Activation of PPARα ameliorates hepatic insulin resistance and steatosis in high fructose-fed mice despite increased ER stress

Endoplasmic reticulum (ER) stress is suggested to cause hepatic insulin resistance by increasing de novo lipogenesis (DNL) and/or directly interfering with insulin signaling via activation of the JNK and IKK pathway. The present study interrogated these two proposed mechanisms in a mouse model of hepatic insulin resistance induced by a high fructose (HFru) diet with the treatment of fenofibrate (FB, 100 mg/kg/day), a PPARα agonist known to reduce lipid accumulation while maintaining elevated DNL in the liver. FB administration completely corrected HFru-induced glucose intolerance, hepatic steatosis and the impaired hepatic insulin signaling (pAkt and pGSK3β). Intriguingly, both IRE1/XBP1 and PERK/eIF2α arms of the UPR signaling were activated. While retaining the elevated DNL (indicated by the upregulation of SREBP1c, ACC, FAS and SCD1 and 3 H 2 O incorporation into lipids), FB treatment markedly increased FA oxidation (indicated by induction of ACOX1, pACC, β-HAD activity and 14 C-palmitate oxidation) and eliminated the accumulation of diacylglycerols (DAGs) which is known to impact on insulin signaling.

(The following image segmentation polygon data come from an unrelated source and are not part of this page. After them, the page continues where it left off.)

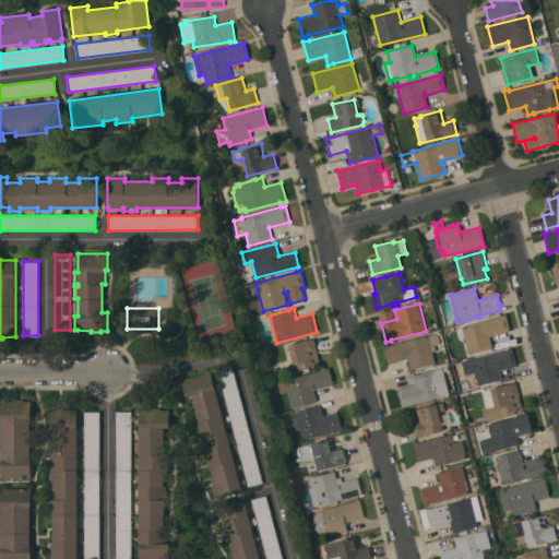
[(500,316),(506,313),(510,331),(489,336),(492,348),(470,354),(465,337),(456,340),(453,330),(463,326),(462,325),(500,316)]
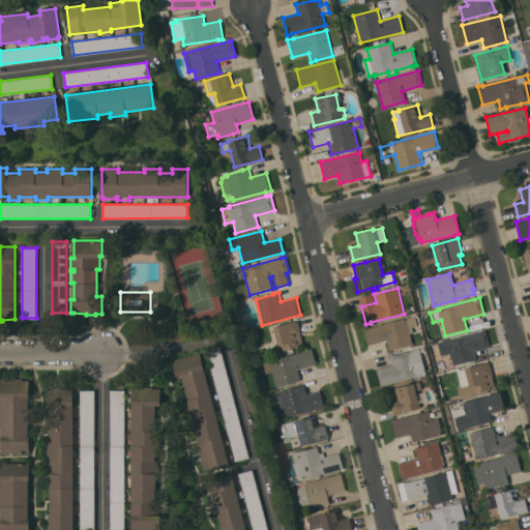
[(389,350),(387,340),(367,345),(363,328),(369,326),(369,327),(415,316),(417,326),(412,327),(414,332),(410,333),(413,344),(389,350)]
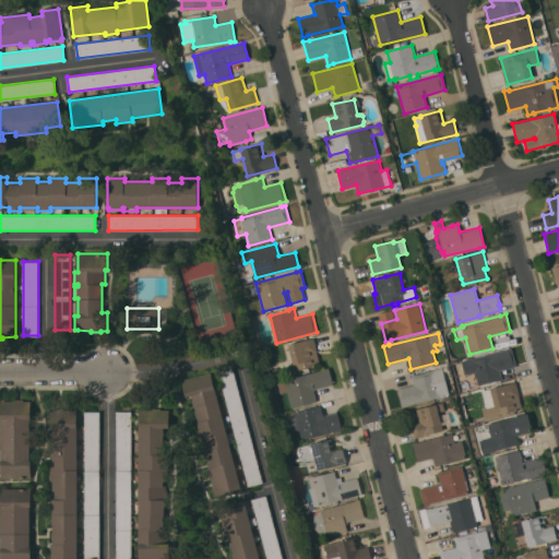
[(318,352),(317,352),(320,364),(295,370),(288,344),(313,337),(318,352)]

Despite the marked activation of UPR signaling, neither JNK nor IKK appeared to be activated. These findings suggest that lipid accumulation (mainly DAGs), rather than the activation of JNK or IKK is pivotal for ER stress to cause hepatic insulin resistance. Therefore, by reducing the accumulation of deleterious lipids, activation of PPARα is able to ameliorate hepatic insulin resistance against increased ER stress.